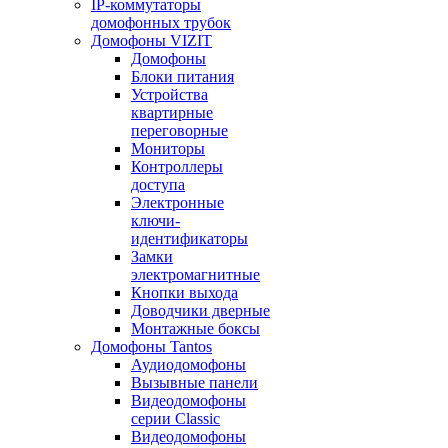
IP-коммутаторы
домофонных трубок
Домофоны VIZIT
Домофоны
Блоки питания
Устройства
квартирные
переговорные
Мониторы
Контроллеры
доступа
Электронные
ключи-
идентификаторы
Замки
электромагнитные
Кнопки выхода
Доводчики дверные
Монтажные боксы
Домофоны Tantos
Аудиодомофоны
Вызывные панели
Видеодомофоны
серии Classic
Видеодомофоны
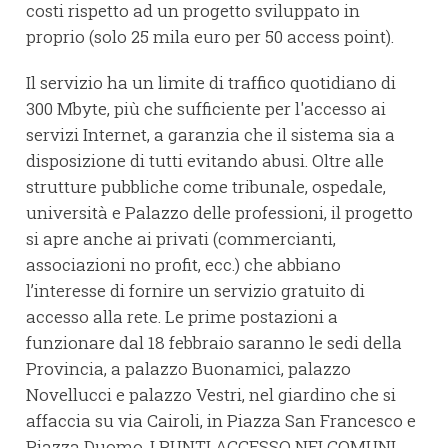
costi rispetto ad un progetto sviluppato in
proprio (solo 25 mila euro per 50 access point).
Il servizio ha un limite di traffico quotidiano di
300 Mbyte, più che sufficiente per l'accesso ai
servizi Internet, a garanzia che il sistema sia a
disposizione di tutti evitando abusi. Oltre alle
strutture pubbliche come tribunale, ospedale,
università e Palazzo delle professioni, il progetto
si apre anche ai privati (commercianti,
associazioni no profit, ecc.) che abbiano
l’interesse di fornire un servizio gratuito di
accesso alla rete. Le prime postazioni a
funzionare dal 18 febbraio saranno le sedi della
Provincia, a palazzo Buonamici, palazzo
Novellucci e palazzo Vestri, nel giardino che si
affaccia su via Cairoli, in Piazza San Francesco e
Piazza Duomo. I PUNTI ACCESSO NEI COMUNI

* * * * *

TASK GOAL: Rewrite everything in the material from the line containing "costi rispetto ad un progetto sviluppato in" down to the line containing "l’interesse di fornire", replacing "progetto" with "piano" and leaving the rest unchanged.

RESULT BELOW:
costi rispetto ad un piano sviluppato in
proprio (solo 25 mila euro per 50 access point).
Il servizio ha un limite di traffico quotidiano di
300 Mbyte, più che sufficiente per l'accesso ai
servizi Internet, a garanzia che il sistema sia a
disposizione di tutti evitando abusi. Oltre alle
strutture pubbliche come tribunale, ospedale,
università e Palazzo delle professioni, il piano
si apre anche ai privati (commercianti,
associazioni no profit, ecc.) che abbiano
l’interesse di fornire un servizio gratuito di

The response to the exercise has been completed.